DNA duplication in gymnosperms linked to their origin and evolution

Plants tend to hoard DNA, not throwing anything out. The extra genes they hold inside can mutate to produce new physical traits. Holding onto the extra genes increases the tempo of evolution for the plants. A new study has found that duplication events such as those have been vitally important throughout the evolutionary history of gymnosperms.

Gymnosperms are a diverse group of seed plants, including pines, cypresses, sequoias, ginkgos, and cycads. The research indicates that genome duplication in ancestors of modern gymnosperms likely directly contributed to the group's origin over 350 million years ago. Subsequent duplication events provided the raw material for the evolution of the innovative traits enabling those plans to persist in dramatically changing ecosystems.

Duplication events at the start of their evolution created the opportunity for their genes to evolve and create new functions, potentially helping gymnosperms transition to new habitats. In the animal kingdom, having more than two sets of chromosomes, called polyploidy, is rare, but it's very common in plants. Most fruits and vegetables we eat are polyploids, typically involving the hybridization of two closely related species.
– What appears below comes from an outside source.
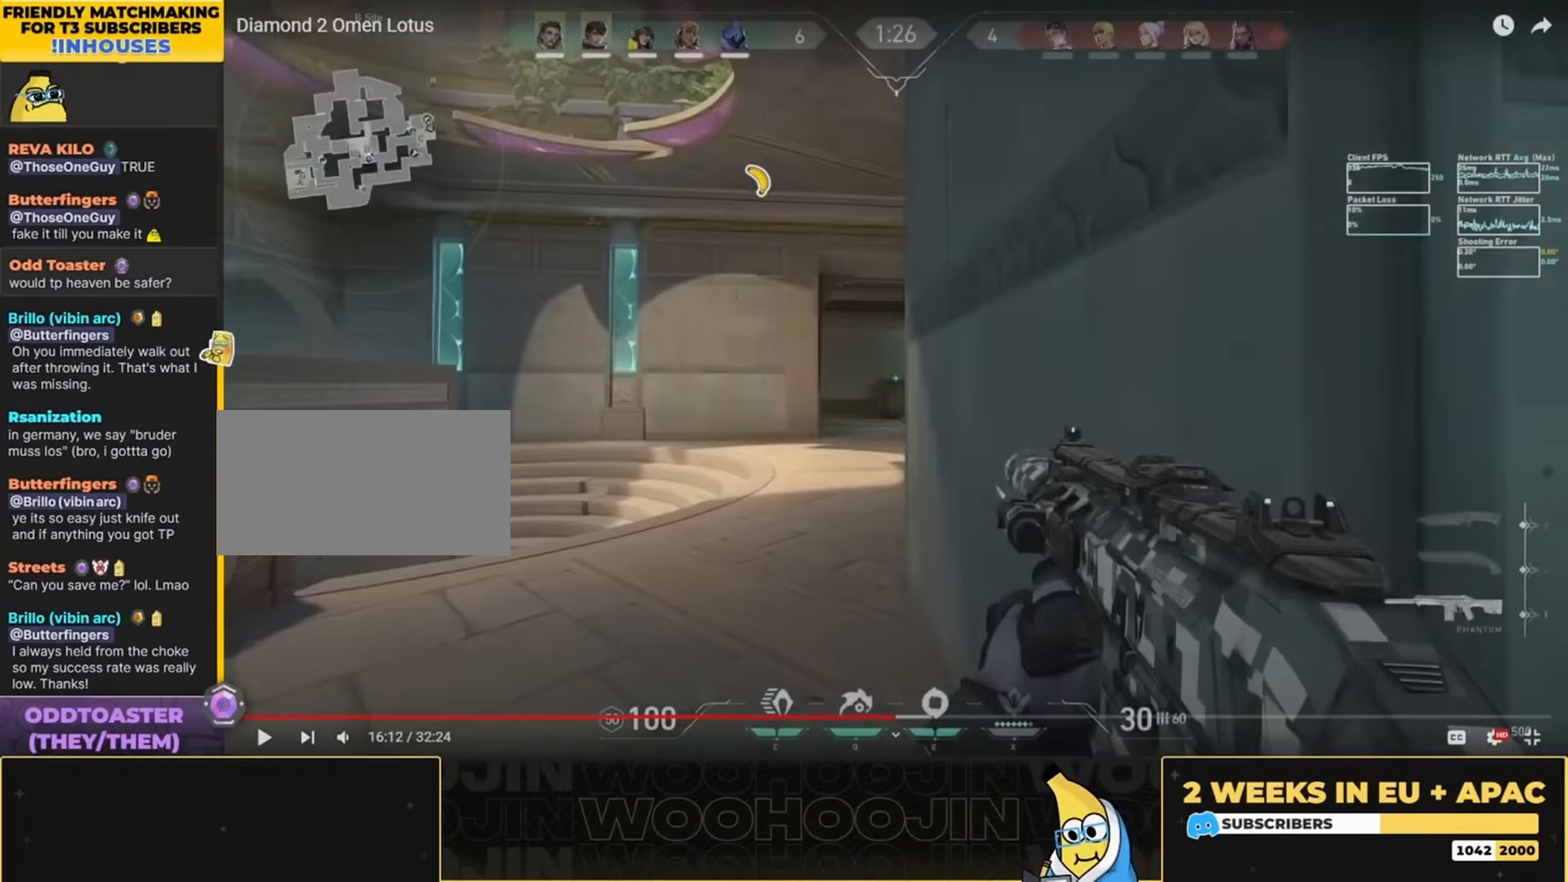
{"keys": ["d"], "mouse": [], "events": []}
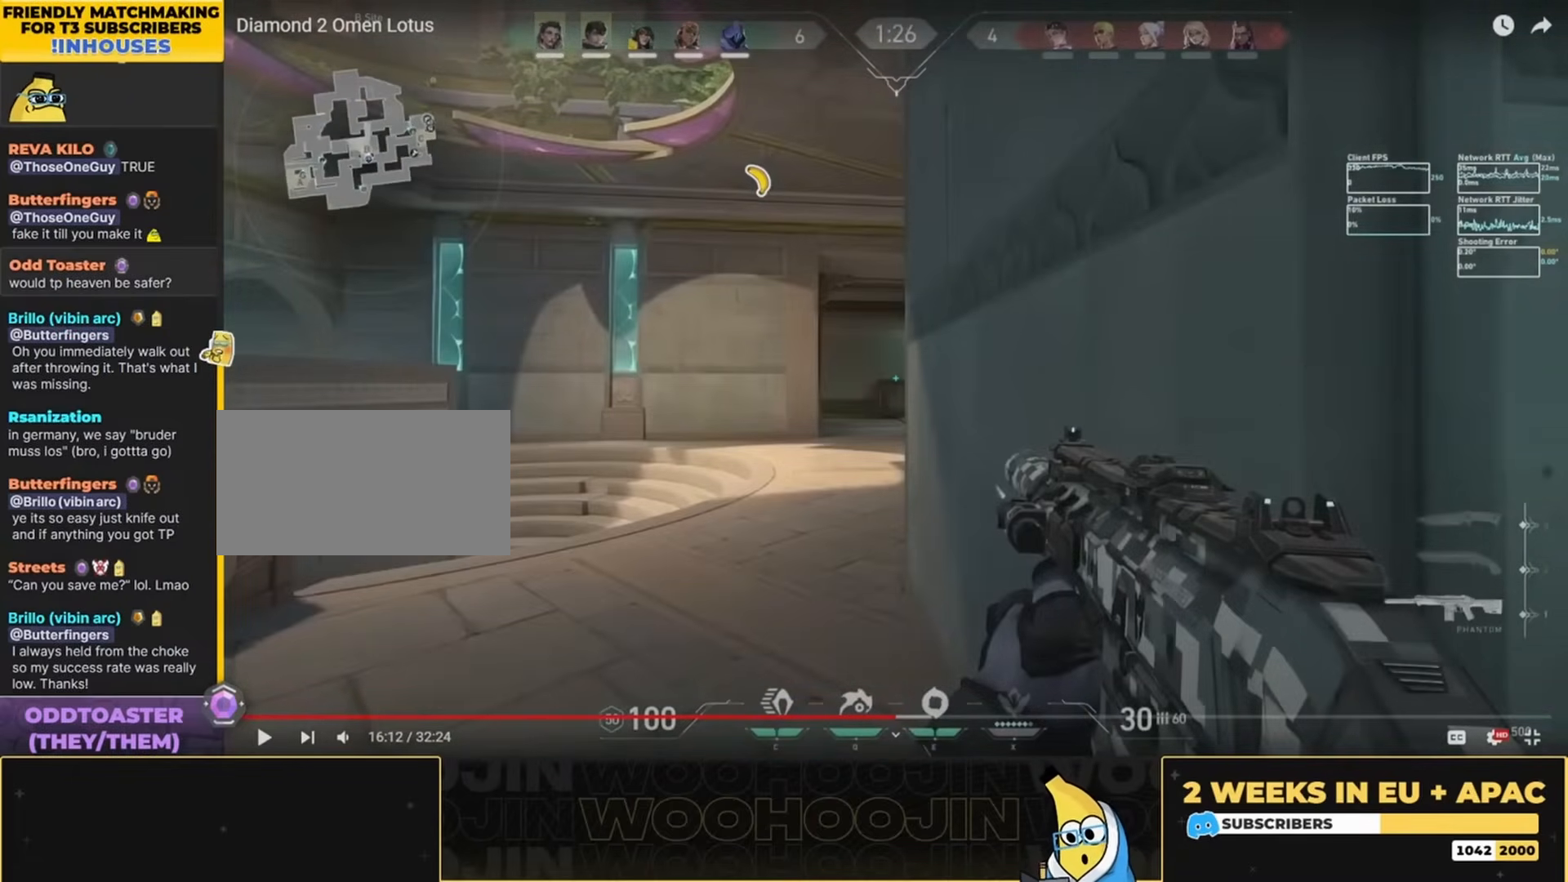
{"keys": ["d"], "mouse": [], "events": []}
Common plants, including wheat, peanuts, coffee, oats, and strawberries, benefit from having multiple divergent copies of DNA, leading to faster growth rates and an increase in size and weight. However, until this research, it was unclear how polyploidy may influence the evolution of gymnosperms. The recent study was a collaborative effort among plant biologists and obtained massive numbers of genetic profiles from more than 1000 plants.

The large gathering of data opened doors for scientists attempting to piece together the history of land plant evolution. The team compared the DNA of living gymnosperms and was able to look back in time to uncover evidence of multiple ancient genome duplication events coinciding with the origin of major groups. Scientists note gymnosperms have undergone significant extinctions throughout their history, making it more difficult to decipher the exact nature of their relationships.

However, all living gymnosperms shared the signature of an ancient duplication in the past more than 350 million years ago. More than 100 million years after that event, another duplication gave rise to the pine family. A third major duplication event led to the origin of podocarps, which is a group containing mostly trees and shrubs mostly restricted to the southern hemisphere. In each case, analysis revealed a tie between duplicated DNA and the evolution of unique traits.